Lab tests, X-rays, and other diagnostic tests aren’t always necessary. However, if all examinations are made and it is unclear what is affecting your baby, then these tests should be done.
Treatment for Colic in Babies
Like you have seen, certain factors trigger colic. Therefore, it’s best to avoid these things that trigger colic. Here are 4 things you can do that will help you manage colic in your baby.
1. Feeding the baby
If you are breastfeeding your baby, make sure you track everything you eat and drink since everything you consume goes to your baby. So, be very conscious of what you put into your body.
While at it, avoid caffeine, chocolates, alcohol, which act as stimulants when passed to your baby. Do also ask your doctor if any medication you are taking could affect your baby. If so, stop the medication, or find an alternative that would not affect your baby.
2. Formula milk
In case you are using formula milk to feed your baby, see if you can change it. Sometimes the type of formula milk can be what is causing colic in your baby. For example, if you are bottle-feeding your baby cow’s milk-based formula, try to see if you can change it to a hydrolyzed formula.
Hydrolyzed formulas have their protein already broken down into small proteins and easy to digest for the baby. If you want to exclude animal products from your baby’s diet, you can use a soy-based formula.
Once you have changed the formula milk, try feeding your baby smaller meals but more regularly. In the same vein, avoid feeding your baby a lot or too quickly. When bottle-feeding the baby, take about 20 minutes to do it.
If your baby is drinking too fast, change the bottle nipple to one with a smaller hole. It will help slow down their feeding. Lastly, warm the formula milk to body temperature before feeding your baby and feed your baby when they are in an upright position.
3. Holding your baby
How you hold your baby can relieve it. For starters, you can carry your baby across your arm or lap while massaging their back. These will relieve them of the discomfort they may be feeling.
You can also swaddle your baby and rock them to soothe their discomfort. Rocking them mimics how they were in the womb. Also, hold your baby upright to have them burp gas after every feeding. Gas is one of the causes of colic among babies.
4. Comfort your baby
Colic brings about discomfort to the baby. A counter for this is comforting your baby. Among the ways you can soothe your baby include skin-to-skin contact, singing to them, and giving them a warm bath.
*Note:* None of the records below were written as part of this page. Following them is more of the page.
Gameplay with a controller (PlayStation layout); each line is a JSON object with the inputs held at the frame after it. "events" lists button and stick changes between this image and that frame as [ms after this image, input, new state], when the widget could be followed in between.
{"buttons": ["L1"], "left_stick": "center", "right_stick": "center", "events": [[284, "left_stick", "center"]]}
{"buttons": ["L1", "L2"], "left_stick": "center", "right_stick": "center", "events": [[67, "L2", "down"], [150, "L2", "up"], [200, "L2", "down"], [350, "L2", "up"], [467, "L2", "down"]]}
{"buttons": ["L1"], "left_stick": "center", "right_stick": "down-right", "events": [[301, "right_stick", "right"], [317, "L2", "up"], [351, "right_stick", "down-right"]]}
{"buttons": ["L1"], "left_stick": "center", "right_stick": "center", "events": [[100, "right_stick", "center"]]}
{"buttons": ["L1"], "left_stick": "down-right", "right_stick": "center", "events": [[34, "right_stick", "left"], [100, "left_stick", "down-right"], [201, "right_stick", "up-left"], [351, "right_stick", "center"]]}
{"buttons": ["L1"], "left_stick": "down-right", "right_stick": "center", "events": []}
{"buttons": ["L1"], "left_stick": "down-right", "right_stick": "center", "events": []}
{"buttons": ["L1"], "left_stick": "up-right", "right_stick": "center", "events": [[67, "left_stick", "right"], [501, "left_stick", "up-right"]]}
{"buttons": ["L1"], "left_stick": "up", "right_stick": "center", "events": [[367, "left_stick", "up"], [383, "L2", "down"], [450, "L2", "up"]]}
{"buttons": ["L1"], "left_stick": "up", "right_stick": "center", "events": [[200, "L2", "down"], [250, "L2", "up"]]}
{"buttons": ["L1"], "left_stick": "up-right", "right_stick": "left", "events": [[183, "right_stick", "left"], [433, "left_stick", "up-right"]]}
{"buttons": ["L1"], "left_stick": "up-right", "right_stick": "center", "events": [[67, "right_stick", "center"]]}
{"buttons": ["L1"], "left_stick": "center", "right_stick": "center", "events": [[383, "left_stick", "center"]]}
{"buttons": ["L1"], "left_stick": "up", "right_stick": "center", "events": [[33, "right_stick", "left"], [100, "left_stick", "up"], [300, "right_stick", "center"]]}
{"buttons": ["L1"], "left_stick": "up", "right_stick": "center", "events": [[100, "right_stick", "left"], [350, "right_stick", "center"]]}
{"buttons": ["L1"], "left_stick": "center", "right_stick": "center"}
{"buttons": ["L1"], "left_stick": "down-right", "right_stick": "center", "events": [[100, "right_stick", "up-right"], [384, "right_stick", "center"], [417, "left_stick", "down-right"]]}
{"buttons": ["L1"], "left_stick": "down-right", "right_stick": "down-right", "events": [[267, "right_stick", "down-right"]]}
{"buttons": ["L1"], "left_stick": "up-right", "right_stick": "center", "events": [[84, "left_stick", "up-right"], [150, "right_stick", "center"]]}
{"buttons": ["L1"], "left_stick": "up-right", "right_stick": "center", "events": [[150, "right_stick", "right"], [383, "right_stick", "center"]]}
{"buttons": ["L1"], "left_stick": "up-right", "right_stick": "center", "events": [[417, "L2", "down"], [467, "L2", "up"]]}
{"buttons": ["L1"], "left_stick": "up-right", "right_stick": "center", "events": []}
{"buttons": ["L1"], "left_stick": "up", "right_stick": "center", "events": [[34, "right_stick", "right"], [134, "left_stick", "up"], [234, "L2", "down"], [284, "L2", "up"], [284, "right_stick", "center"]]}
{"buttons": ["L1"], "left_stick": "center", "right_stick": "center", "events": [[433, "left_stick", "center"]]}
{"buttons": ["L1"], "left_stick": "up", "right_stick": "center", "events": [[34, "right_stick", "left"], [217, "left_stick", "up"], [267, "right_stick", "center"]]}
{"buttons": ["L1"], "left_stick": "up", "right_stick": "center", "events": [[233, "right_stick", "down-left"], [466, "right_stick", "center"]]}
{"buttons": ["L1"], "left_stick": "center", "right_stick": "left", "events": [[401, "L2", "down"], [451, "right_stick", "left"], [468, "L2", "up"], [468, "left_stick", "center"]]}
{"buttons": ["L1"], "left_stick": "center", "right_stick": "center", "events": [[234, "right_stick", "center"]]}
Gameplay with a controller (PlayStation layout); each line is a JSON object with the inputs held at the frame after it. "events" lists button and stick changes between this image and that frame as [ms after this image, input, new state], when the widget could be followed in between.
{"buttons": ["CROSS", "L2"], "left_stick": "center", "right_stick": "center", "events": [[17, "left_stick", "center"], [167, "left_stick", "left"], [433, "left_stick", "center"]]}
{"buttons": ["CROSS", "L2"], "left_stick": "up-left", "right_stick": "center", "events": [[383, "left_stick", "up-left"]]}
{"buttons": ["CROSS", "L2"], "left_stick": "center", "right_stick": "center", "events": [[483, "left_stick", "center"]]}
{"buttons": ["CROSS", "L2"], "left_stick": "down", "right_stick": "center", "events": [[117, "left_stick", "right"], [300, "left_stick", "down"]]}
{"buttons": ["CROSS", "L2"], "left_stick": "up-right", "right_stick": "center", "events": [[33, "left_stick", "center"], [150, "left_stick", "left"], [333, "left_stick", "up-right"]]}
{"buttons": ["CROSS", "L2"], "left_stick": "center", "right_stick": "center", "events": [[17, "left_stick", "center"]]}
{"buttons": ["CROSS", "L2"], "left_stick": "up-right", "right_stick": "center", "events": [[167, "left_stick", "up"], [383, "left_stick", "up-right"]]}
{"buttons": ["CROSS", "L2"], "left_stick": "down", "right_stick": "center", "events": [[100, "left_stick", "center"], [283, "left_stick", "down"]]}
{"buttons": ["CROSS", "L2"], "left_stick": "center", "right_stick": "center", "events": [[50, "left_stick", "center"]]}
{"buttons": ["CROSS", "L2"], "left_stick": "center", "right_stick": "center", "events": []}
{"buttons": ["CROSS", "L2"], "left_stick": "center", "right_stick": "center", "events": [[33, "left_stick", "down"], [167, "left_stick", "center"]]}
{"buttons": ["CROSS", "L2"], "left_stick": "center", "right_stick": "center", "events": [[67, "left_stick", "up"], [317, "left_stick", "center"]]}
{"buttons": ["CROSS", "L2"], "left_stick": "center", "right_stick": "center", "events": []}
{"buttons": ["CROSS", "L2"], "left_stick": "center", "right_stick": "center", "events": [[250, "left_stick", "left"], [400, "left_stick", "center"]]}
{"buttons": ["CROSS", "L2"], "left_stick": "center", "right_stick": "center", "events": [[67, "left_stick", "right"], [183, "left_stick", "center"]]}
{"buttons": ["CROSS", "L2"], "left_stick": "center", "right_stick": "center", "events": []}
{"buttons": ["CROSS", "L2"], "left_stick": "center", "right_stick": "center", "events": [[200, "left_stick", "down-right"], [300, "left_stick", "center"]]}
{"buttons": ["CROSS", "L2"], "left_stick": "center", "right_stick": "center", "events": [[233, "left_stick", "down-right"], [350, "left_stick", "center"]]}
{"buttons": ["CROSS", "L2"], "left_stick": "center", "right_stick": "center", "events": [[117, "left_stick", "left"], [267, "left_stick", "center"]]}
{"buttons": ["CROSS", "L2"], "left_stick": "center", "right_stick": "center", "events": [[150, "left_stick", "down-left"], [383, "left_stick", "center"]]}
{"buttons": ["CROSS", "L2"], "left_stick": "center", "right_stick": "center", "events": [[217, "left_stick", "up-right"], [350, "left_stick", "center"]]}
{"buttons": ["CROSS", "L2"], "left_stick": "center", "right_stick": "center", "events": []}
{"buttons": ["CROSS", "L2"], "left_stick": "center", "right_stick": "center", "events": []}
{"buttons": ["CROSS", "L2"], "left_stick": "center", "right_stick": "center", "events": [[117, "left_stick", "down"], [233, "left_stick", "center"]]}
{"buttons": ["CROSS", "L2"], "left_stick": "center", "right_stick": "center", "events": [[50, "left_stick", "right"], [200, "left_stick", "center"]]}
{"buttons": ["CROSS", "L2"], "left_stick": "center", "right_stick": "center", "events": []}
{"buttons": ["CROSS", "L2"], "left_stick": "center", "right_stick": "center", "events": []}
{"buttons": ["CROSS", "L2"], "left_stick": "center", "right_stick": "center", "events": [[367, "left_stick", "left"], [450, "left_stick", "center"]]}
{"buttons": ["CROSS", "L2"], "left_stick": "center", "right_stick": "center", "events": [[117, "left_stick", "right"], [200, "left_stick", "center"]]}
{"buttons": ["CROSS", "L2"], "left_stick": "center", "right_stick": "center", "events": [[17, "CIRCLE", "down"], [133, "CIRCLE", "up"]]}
You can also put a warm towel on their tummy, massage them, and even go for a walk with them.
When Does Colic Start and End
There is no set time on when colic starts and ends. Nonetheless, colic is most common in the first 6 weeks of an infant’s life and can last up to 4 months. For a baby to be considered colic, they must be crying incessantly for 3 days.
Having a crying baby is one of the most stressful things any parent has to face. Especially when your baby is fed, changed, comfortable, and has no signs of illness. It causes anxiety and panic about what could be wrong with the baby.
And colic is one of those conditions that the baby cries while they are perfectly okay. If you find yourself in this predicament, be sure to use the above tips to take care of your baby, and it will go away in no time.
Sources: Kids Health, Colic (for parents), Nov 2019, Hopkins Medicine, Conditions and Diseases: Colic, May 2018, Family Doctor, Condition: Colic, Oct 2020, Mayo Clinic, Colic: Symptoms and Causes, Feb 2020 and PubMed, Treating Infants’ Colic, Sep 2005.